───── Source document

Cattle car Delta flight to Munich was uneventful - made it safely (photo of us before the cramped seating :thumbdwn: and crying babies  took their toll). Heading to Mike's Bike Tours for the 4:00pm tour. Big hope is that we don't fall asleep on the bikes and crash!  Major jet lag - but we're going to push through today and hopefully will be ready to go tomorrow!

That's all for now.


----------



## mondo21 (Dec 26, 2007)

Have fun. Mike's Bike Tours are cool.


----------



## jvogt1 (Aug 29, 2007)

*Day Two Quick Update*

Got to bed at 10:30pm last night. Almost 36 hours with no sleep. Slept like a happy baby (not a Delta baby :bawling last night and woke up at 7:45am. I think I'm on Europe time already. Awesome!

Amy and I did the Mike's Bike tour yesterday evening. Fresh air, laughs, friendly people and good beer - fantastic way to get a jump start on Munich. Today we had lunch at the Aiyner cafe across from the Hofbrauhaus. More good food and beer - love this town. :thumbup: Breakfast was a fosted croissant filled with some sort of tasty filling from the train station vendors (across the street from the hotel). Amy is loving the pretzels and fresh fruit from the street vendors (strawberries and cherries).

Waled the Bayerstrasse from the train station to the Deutches Museum and back. Museum was interesting - especially when we got lost in the mining exhibition :dunno:. Walked back to the hotel via a farmers market loving the exotic foods available. This sure ain't Kansas.

Munich is playing Berlin in soccer today and the town is hopping with fans in red and white. Felt like Gainesville before a UF football game! Our plan is to go to the Hofbrauhaus tonight - I hope Munich wins or it could be filled with ornery Munich fans. 

Later...


----------



## IrvRobinson (May 10, 2006)

Have a great time,can't wait to hear all about it !


----------



## jvogt1 (Aug 29, 2007)

*Latest Update*

Munich won the league championship 4 to 1 and the locals were happy - as were we after a couple of liters at the Hoftsbrau house. Sadly, someone stole my leather jacket during the later hours of our visit. The weather forecast for Grindelwald is 40´s and rainy so I´m going to have to go shopping for some kind of replacement. Hopefully the ski shops there will have end-of-season sales going on. Anyway, Hoftsbrau House was fun and the beer was terrific.

Light rain today in Munich. Not enough to keep us from visiting the Olympic area though which is near our new hotel (Sheraton 4 points). Nice park-like setting and close to the BMW Welt. Looks like my car is ready to go. We popped into the Welt and checked out the cars on the turnstiles and one matching my color combinations is on display (see pic in album). As I take delivery tomorrow at 7:30 am, it is probably my car! :thumbup:

Not much else to report as most shops seemed to be closed on Sunday. Early to bed tonight for the early delivery tomorrow. :bigpimp:


----------



## MB330 (Oct 18, 2005)

this is nothing - back in 2001 we landing in Rome on the day Rome football (not sucker :rofl team win national championship. Crazy Italian + their team win = no one sleep in the city combination. Cars honk sound all night - no one can sleep. 

jvogt1 - Have a great and safe trip. Will wait for new pics on your blog site.

──────────
───── Data segment

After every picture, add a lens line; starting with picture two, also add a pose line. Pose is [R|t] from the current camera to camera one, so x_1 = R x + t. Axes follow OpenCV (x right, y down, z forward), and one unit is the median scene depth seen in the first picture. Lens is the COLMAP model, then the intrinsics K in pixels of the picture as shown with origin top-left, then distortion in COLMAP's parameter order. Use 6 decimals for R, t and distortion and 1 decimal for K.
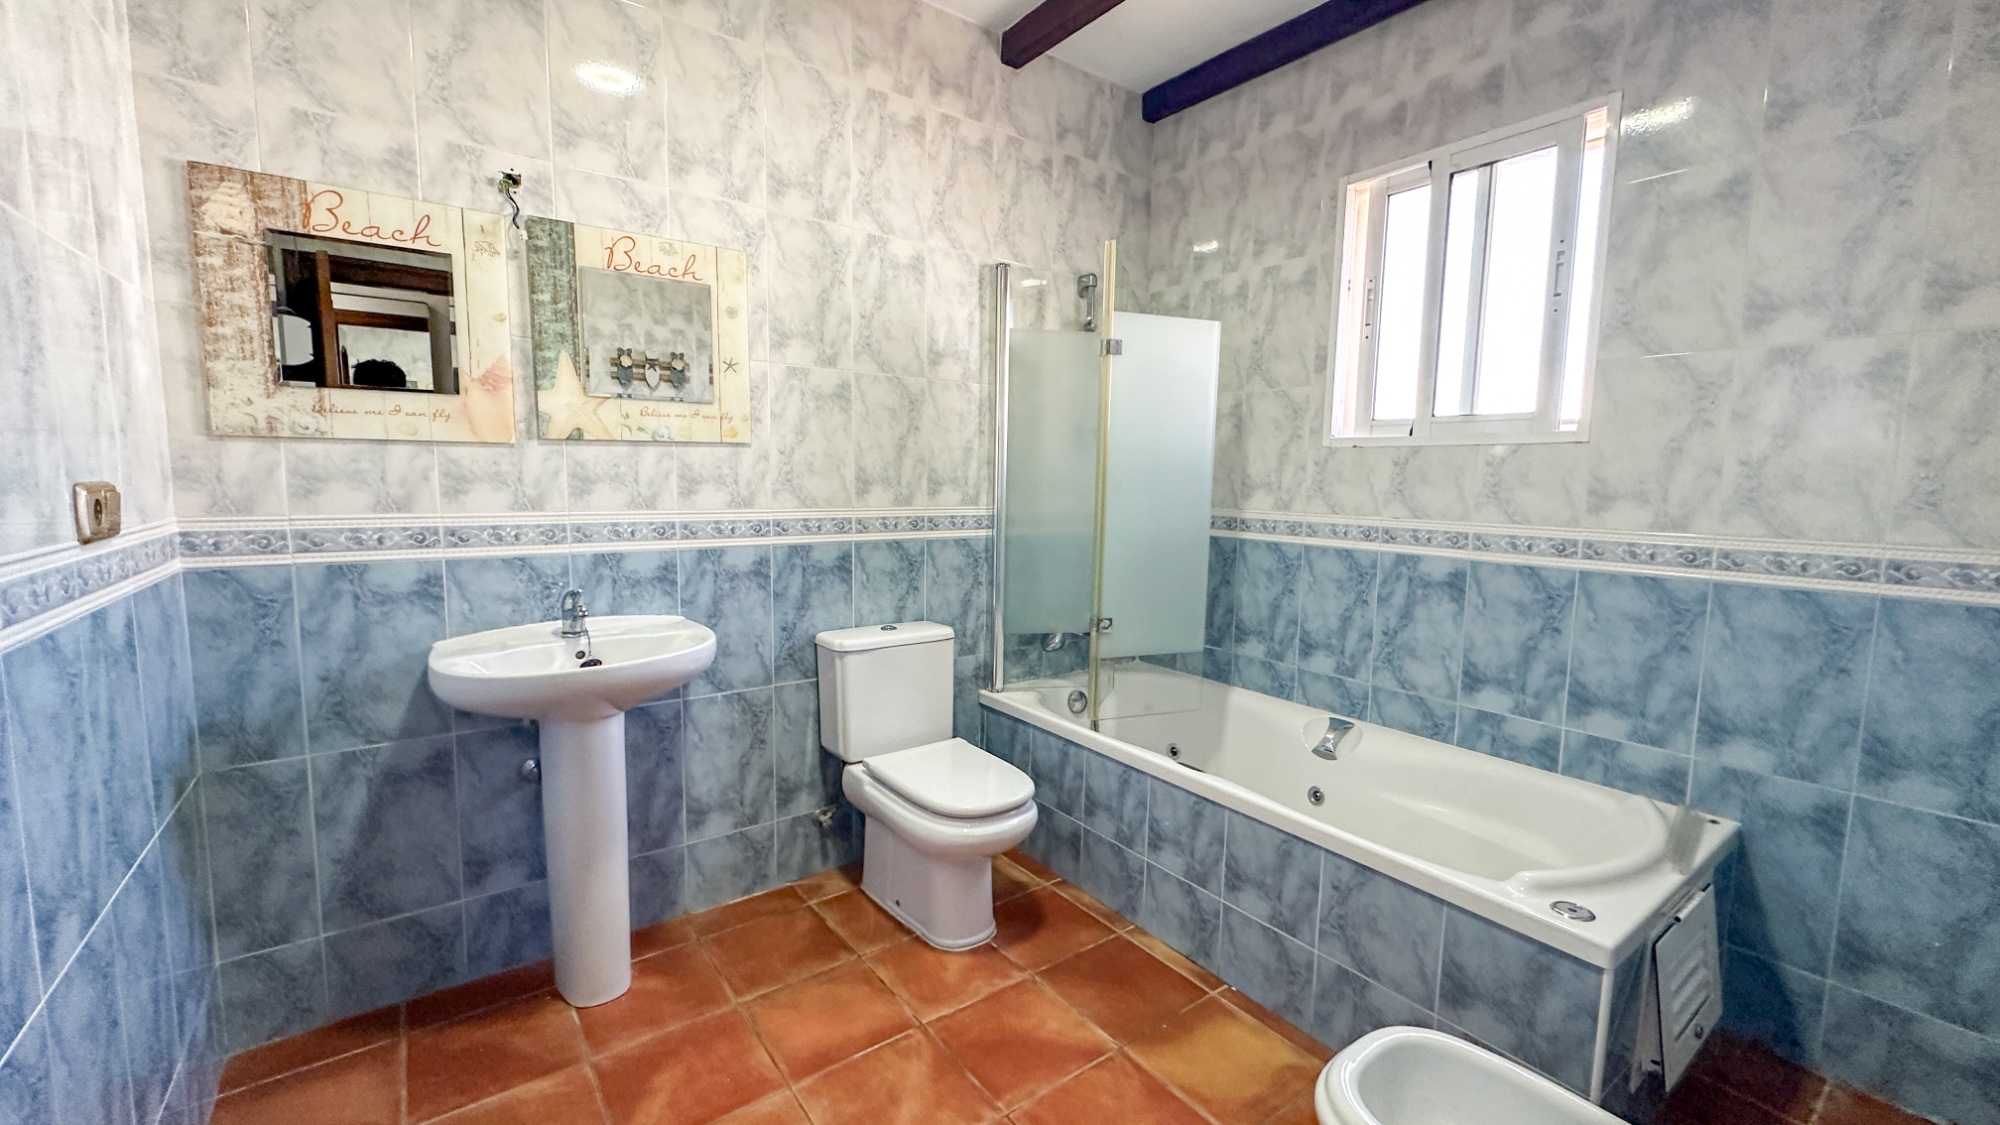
lens RADIAL K [[792.6, 0, 1000.0], [0, 792.6, 562.5], [0, 0, 1]] dist [-0.000799, 0.000393]
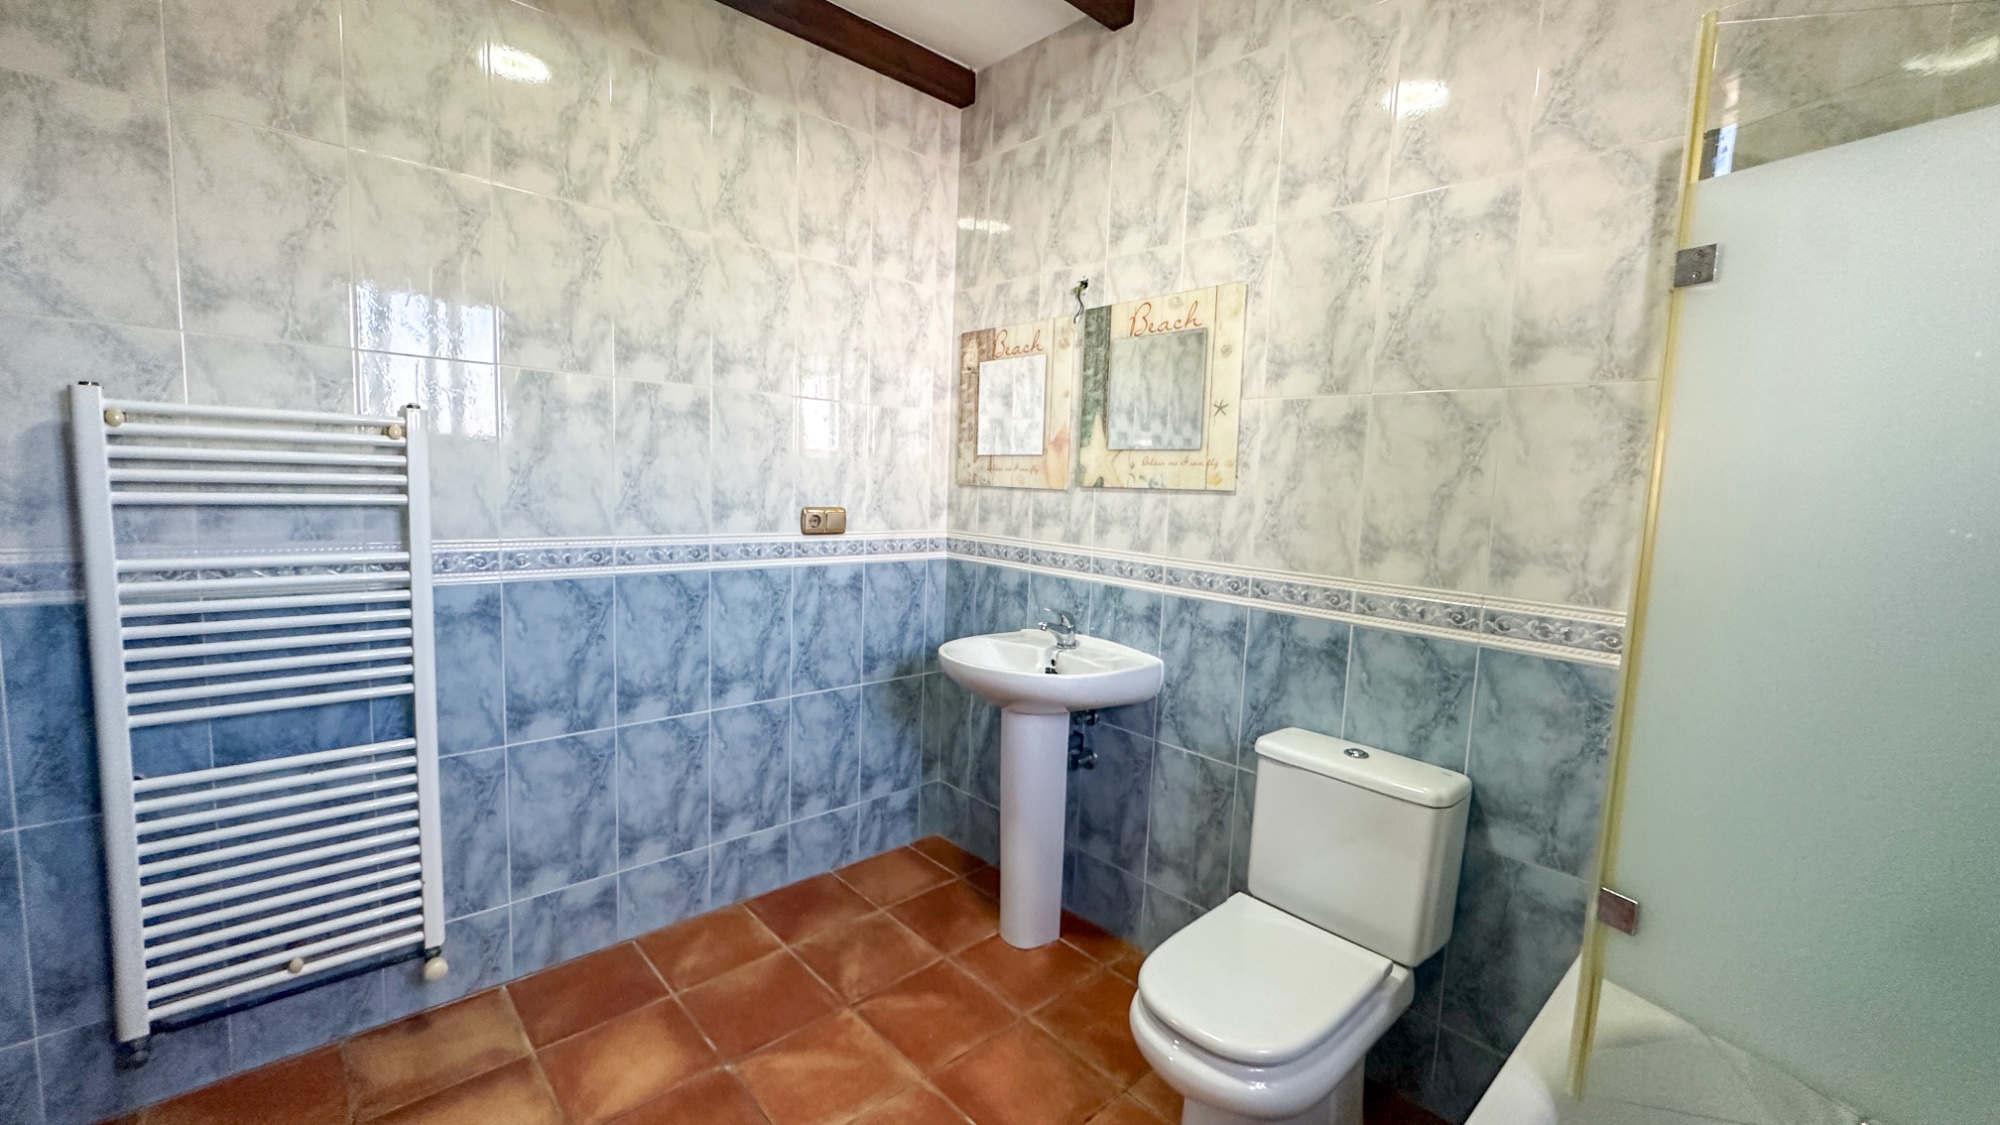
lens RADIAL K [[798.3, 0, 1003.8], [0, 798.3, 561.0], [0, 0, 1]] dist [-0.001084, 0.000118]
pose [[0.106267, 0.093985, -0.989886, 0.589671], [-0.148933, 0.985797, 0.077608, -0.108080], [0.983121, 0.139180, 0.118756, 0.675752]]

──────────

Work request —
Rewrite the Munich trip thread starting with "Not much else" and going on through "one can sleep.", with "Sunday" changed to "Saturday".

Your solution —
Not much else to report as most shops seemed to be closed on Saturday. Early to bed tonight for the early delivery tomorrow. :bigpimp:


----------



## MB330 (Oct 18, 2005)

this is nothing - back in 2001 we landing in Rome on the day Rome football (not sucker :rofl team win national championship. Crazy Italian + their team win = no one sleep in the city combination. Cars honk sound all night - no one can sleep.